(Records from a dataset)

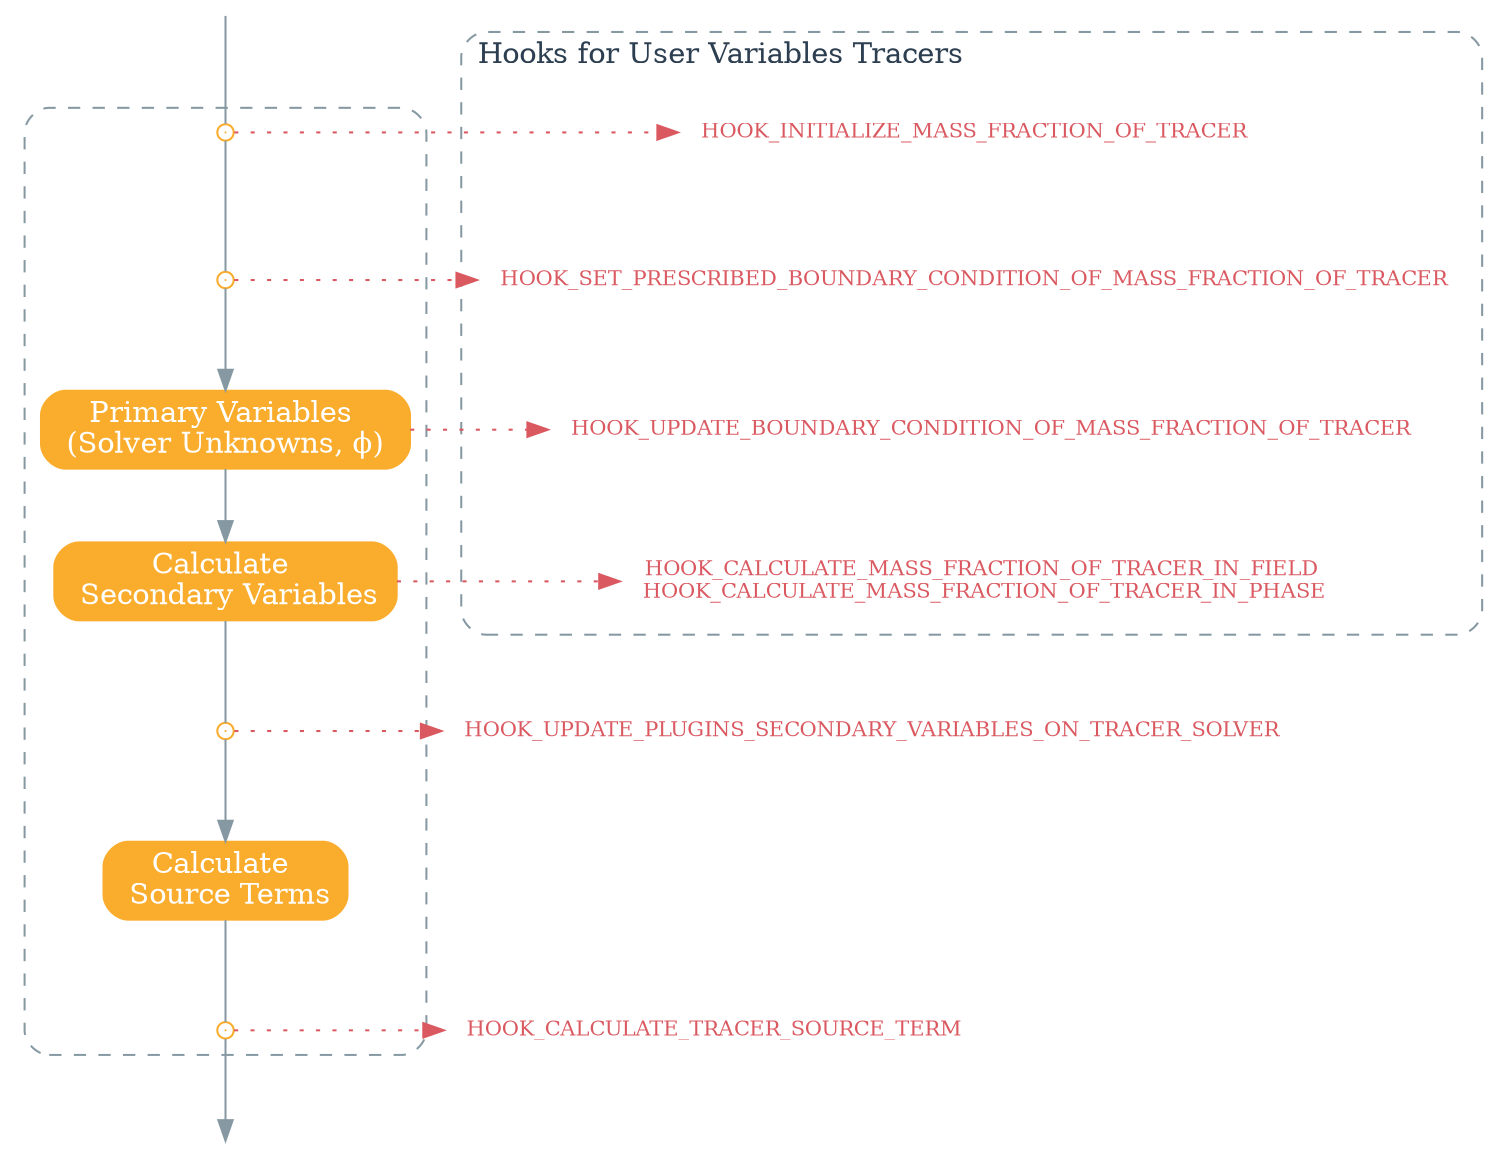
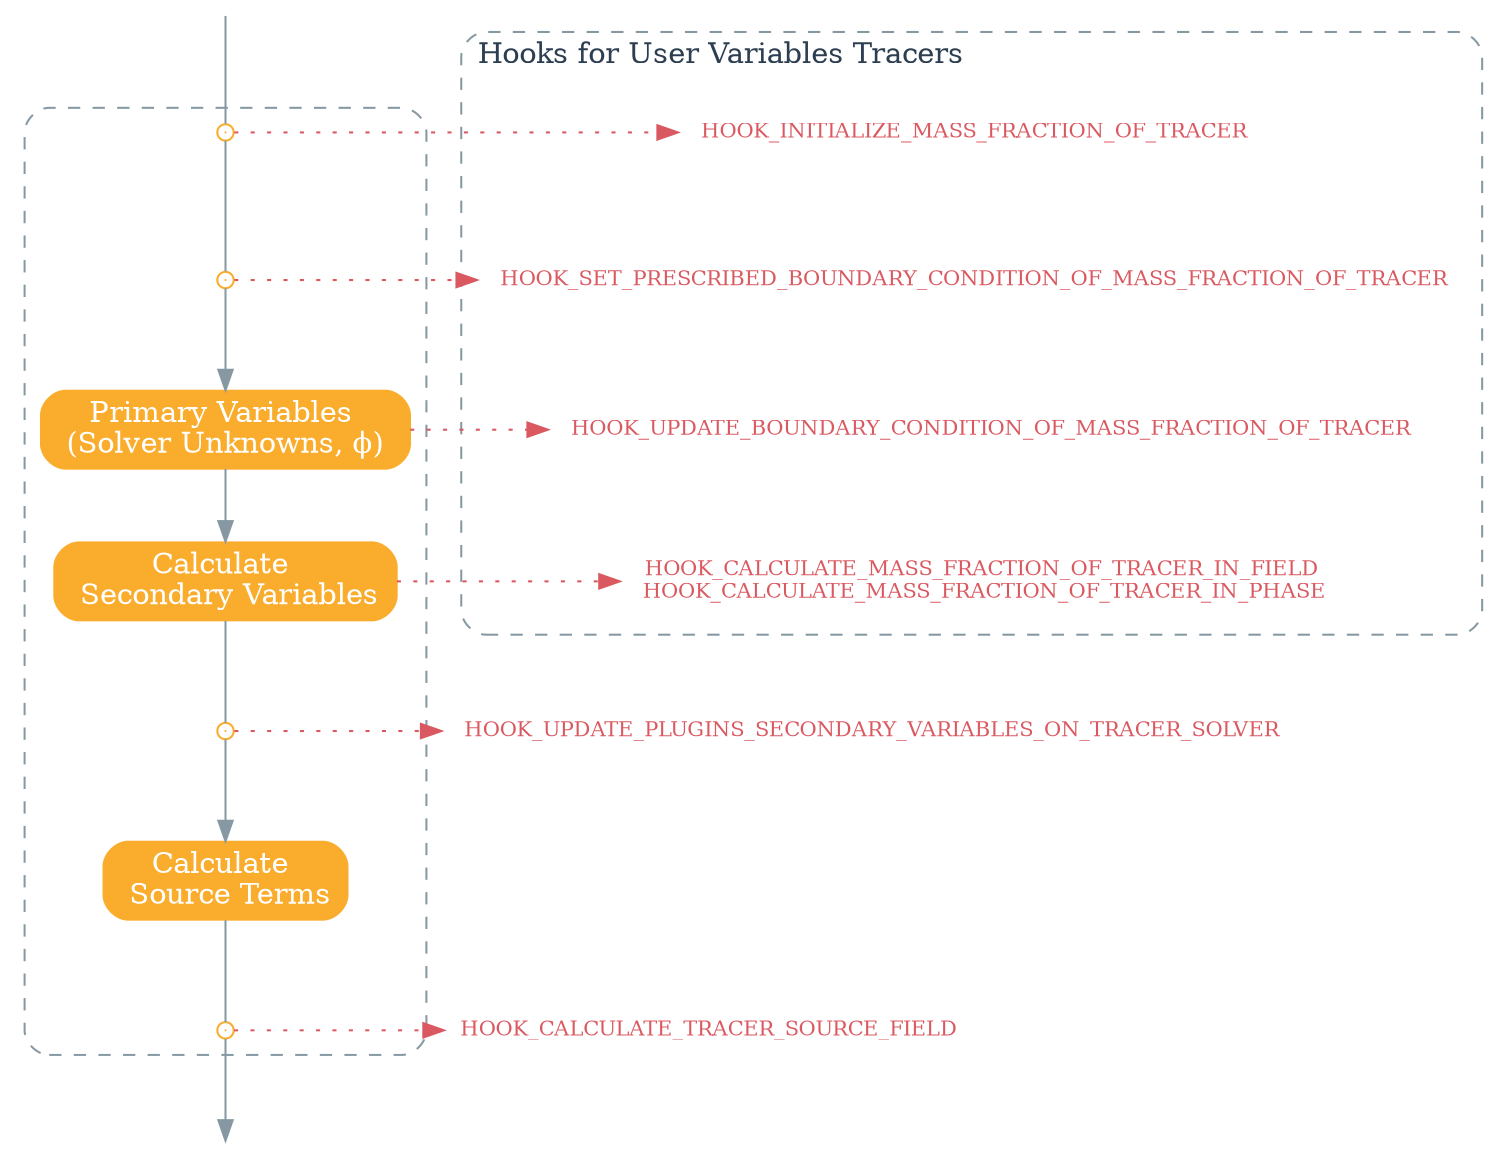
  digraph {
    fontname="DejaVu Serif"
    newrank=true
    nodesep=0.7
    node [color="#FAAC2C" fillcolor="#FAAC2C" fontcolor="#ffffff" fontname="DejaVu Serif" peripheries=0 shape=point style="rounded, filled"]
    edge [color="#8699A3" fontcolor="#2c3e50" fontname="DejaVu Serif"]
    hook_update_variables_point [peripheries=2 width=0]
    n2 [color="#DA5961" fontcolor="#DA5961" fontsize=10 label=" HOOK_UPDATE_PLUGINS_SECONDARY_VARIABLES_ON_TRACER_SOLVER" shape=cds width=0 style=""]
    hook_calculate_source_terms_point [peripheries=2 width=0]
-   n4 [color="#DA5961" fontcolor="#DA5961" fontsize=10 label=" HOOK_CALCULATE_TRACER_SOURCE_TERM" shape=cds width=0 style=""]
+   n4 [color="#DA5961" fontcolor="#DA5961" fontsize=10 label=HOOK_CALCULATE_TRACER_SOURCE_FIELD shape=cds width=0 style=""]
    hook_initialize_user_defined_tracer_point [peripheries=2 width=0]
    n6 [color="#DA5961" fontcolor="#DA5961" fontsize=10 label=" HOOK_INITIALIZE_MASS_FRACTION_OF_TRACER" shape=cds width=0 style=""]
    hook_set_bc_user_defined_tracer_point [peripheries=2 width=0]
    n8 [color="#DA5961" fontcolor="#DA5961" fontsize=10 label=" HOOK_SET_PRESCRIBED_BOUNDARY_CONDITION_OF_MASS_FRACTION_OF_TRACER" shape=cds width=0 style=""]
    n9 [label="Primary Variables \n (Solver Unknowns, ϕ) " shape=rectangular peripheries=""]
    n10 [color="#DA5961" fontcolor="#DA5961" fontsize=10 label=" HOOK_UPDATE_BOUNDARY_CONDITION_OF_MASS_FRACTION_OF_TRACER" shape=cds width=0 style=""]
    n11 [label="Calculate \n Secondary Variables" shape=rectangular peripheries=""]
    n12 [color="#DA5961" fontcolor="#DA5961" fontsize=10 label=" HOOK_CALCULATE_MASS_FRACTION_OF_TRACER_IN_FIELD \n HOOK_CALCULATE_MASS_FRACTION_OF_TRACER_IN_PHASE" shape=cds width=0 style=""]
    n13 [label="Calculate \n Source Terms" shape=rectangular peripheries=""]
    invisible_end [style=invis peripheries=""]
    invisible_init [style=invis peripheries=""]
    subgraph sub_1 {
      rank=same
      hook_update_variables_point
      n2
    }
    subgraph sub_2 {
      rank=same
      hook_calculate_source_terms_point
      n4
    }
    subgraph sub_3 {
      rank=same
      hook_initialize_user_defined_tracer_point
      n6
    }
    subgraph sub_4 {
      rank=same
      hook_set_bc_user_defined_tracer_point
      n8
    }
    subgraph sub_5 {
      rank=same
      n9
      n10
    }
    subgraph sub_6 {
      rank=same
      n11
      n12
    }
    subgraph cluster_7 {
      color="#8699A3"
      labeljust=l
      style="rounded, dashed"
      hook_update_variables_point
      hook_calculate_source_terms_point
      hook_initialize_user_defined_tracer_point
      hook_set_bc_user_defined_tracer_point
      n9
      n11
      n13
    }
    subgraph cluster_8 {
      color="#8699A3"
      fontcolor="#2c3e50"
      label="Hooks for User Variables Tracers"
      labeljust=l
      style="rounded, dashed"
      n6
      n8
      n10
      n12
    }
    hook_update_variables_point -> n2 [color="#DA5961" constraint=false style=dotted]
    hook_update_variables_point -> n13
    hook_calculate_source_terms_point -> n4 [color="#DA5961" constraint=false style=dotted]
    hook_calculate_source_terms_point -> invisible_end
    hook_initialize_user_defined_tracer_point -> n6 [color="#DA5961" constraint=false style=dotted]
    hook_initialize_user_defined_tracer_point -> hook_set_bc_user_defined_tracer_point [arrowhead=none]
    hook_set_bc_user_defined_tracer_point -> n8 [color="#DA5961" constraint=false style=dotted]
    hook_set_bc_user_defined_tracer_point -> n9
    n9 -> n10 [color="#DA5961" constraint=false style=dotted]
    n9 -> n11
    n11 -> hook_update_variables_point [arrowhead=none]
    n11 -> n12 [color="#DA5961" constraint=false style=dotted]
    n13 -> hook_calculate_source_terms_point [arrowhead=none]
    invisible_init -> hook_initialize_user_defined_tracer_point [arrowhead=none]
  }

Task description: Render every line of the data above as a Markdown table with the columns "Row" and "Source line", skipping blank lines and leaving the pictures out.

Output below:
| Row | Source line |
|---|---|
| 1 |   digraph { |
| 2 |     fontname="DejaVu Serif" |
| 3 |     newrank=true |
| 4 |     nodesep=0.7 |
| 5 |     node [color="#FAAC2C" fillcolor="#FAAC2C" fontcolor="#ffffff" fontname="DejaVu Serif" peripheries=0 shape=point style="rounded, filled"] |
| 6 |     edge [color="#8699A3" fontcolor="#2c3e50" fontname="DejaVu Serif"] |
| 7 |     hook_update_variables_point [peripheries=2 width=0] |
| 8 |     n2 [color="#DA5961" fontcolor="#DA5961" fontsize=10 label=" HOOK_UPDATE_PLUGINS_SECONDARY_VARIABLES_ON_TRACER_SOLVER" shape=cds width=0 style=""] |
| 9 |     hook_calculate_source_terms_point [peripheries=2 width=0] |
| 10 | -   n4 [color="#DA5961" fontcolor="#DA5961" fontsize=10 label=" HOOK_CALCULATE_TRACER_SOURCE_TERM" shape=cds width=0 style=""] |
| 11 | +   n4 [color="#DA5961" fontcolor="#DA5961" fontsize=10 label=HOOK_CALCULATE_TRACER_SOURCE_FIELD shape=cds width=0 style=""] |
| 12 |     hook_initialize_user_defined_tracer_point [peripheries=2 width=0] |
| 13 |     n6 [color="#DA5961" fontcolor="#DA5961" fontsize=10 label=" HOOK_INITIALIZE_MASS_FRACTION_OF_TRACER" shape=cds width=0 style=""] |
| 14 |     hook_set_bc_user_defined_tracer_point [peripheries=2 width=0] |
| 15 |     n8 [color="#DA5961" fontcolor="#DA5961" fontsize=10 label=" HOOK_SET_PRESCRIBED_BOUNDARY_CONDITION_OF_MASS_FRACTION_OF_TRACER" shape=cds width=0 style=""] |
| 16 |     n9 [label="Primary Variables \n (Solver Unknowns, ϕ) " shape=rectangular peripheries=""] |
| 17 |     n10 [color="#DA5961" fontcolor="#DA5961" fontsize=10 label=" HOOK_UPDATE_BOUNDARY_CONDITION_OF_MASS_FRACTION_OF_TRACER" shape=cds width=0 style=""] |
| 18 |     n11 [label="Calculate \n Secondary Variables" shape=rectangular peripheries=""] |
| 19 |     n12 [color="#DA5961" fontcolor="#DA5961" fontsize=10 label=" HOOK_CALCULATE_MASS_FRACTION_OF_TRACER_IN_FIELD \n HOOK_CALCULATE_MASS_FRACTION_OF_TRACER_IN_PHASE" shape=cds width=0 style=""] |
| 20 |     n13 [label="Calculate \n Source Terms" shape=rectangular peripheries=""] |
| 21 |     invisible_end [style=invis peripheries=""] |
| 22 |     invisible_init [style=invis peripheries=""] |
| 23 |     subgraph sub_1 { |
| 24 |       rank=same |
| 25 |       hook_update_variables_point |
| 26 |       n2 |
| 27 |     } |
| 28 |     subgraph sub_2 { |
| 29 |       rank=same |
| 30 |       hook_calculate_source_terms_point |
| 31 |       n4 |
| 32 |     } |
| 33 |     subgraph sub_3 { |
| 34 |       rank=same |
| 35 |       hook_initialize_user_defined_tracer_point |
| 36 |       n6 |
| 37 |     } |
| 38 |     subgraph sub_4 { |
| 39 |       rank=same |
| 40 |       hook_set_bc_user_defined_tracer_point |
| 41 |       n8 |
| 42 |     } |
| 43 |     subgraph sub_5 { |
| 44 |       rank=same |
| 45 |       n9 |
| 46 |       n10 |
| 47 |     } |
| 48 |     subgraph sub_6 { |
| 49 |       rank=same |
| 50 |       n11 |
| 51 |       n12 |
| 52 |     } |
| 53 |     subgraph cluster_7 { |
| 54 |       color="#8699A3" |
| 55 |       labeljust=l |
| 56 |       style="rounded, dashed" |
| 57 |       hook_update_variables_point |
| 58 |       hook_calculate_source_terms_point |
| 59 |       hook_initialize_user_defined_tracer_point |
| 60 |       hook_set_bc_user_defined_tracer_point |
| 61 |       n9 |
| 62 |       n11 |
| 63 |       n13 |
| 64 |     } |
| 65 |     subgraph cluster_8 { |
| 66 |       color="#8699A3" |
| 67 |       fontcolor="#2c3e50" |
| 68 |       label="Hooks for User Variables Tracers" |
| 69 |       labeljust=l |
| 70 |       style="rounded, dashed" |
| 71 |       n6 |
| 72 |       n8 |
| 73 |       n10 |
| 74 |       n12 |
| 75 |     } |
| 76 |     hook_update_variables_point -> n2 [color="#DA5961" constraint=false style=dotted] |
| 77 |     hook_update_variables_point -> n13 |
| 78 |     hook_calculate_source_terms_point -> n4 [color="#DA5961" constraint=false style=dotted] |
| 79 |     hook_calculate_source_terms_point -> invisible_end |
| 80 |     hook_initialize_user_defined_tracer_point -> n6 [color="#DA5961" constraint=false style=dotted] |
| 81 |     hook_initialize_user_defined_tracer_point -> hook_set_bc_user_defined_tracer_point [arrowhead=none] |
| 82 |     hook_set_bc_user_defined_tracer_point -> n8 [color="#DA5961" constraint=false style=dotted] |
| 83 |     hook_set_bc_user_defined_tracer_point -> n9 |
| 84 |     n9 -> n10 [color="#DA5961" constraint=false style=dotted] |
| 85 |     n9 -> n11 |
| 86 |     n11 -> hook_update_variables_point [arrowhead=none] |
| 87 |     n11 -> n12 [color="#DA5961" constraint=false style=dotted] |
| 88 |     n13 -> hook_calculate_source_terms_point [arrowhead=none] |
| 89 |     invisible_init -> hook_initialize_user_defined_tracer_point [arrowhead=none] |
| 90 |   } |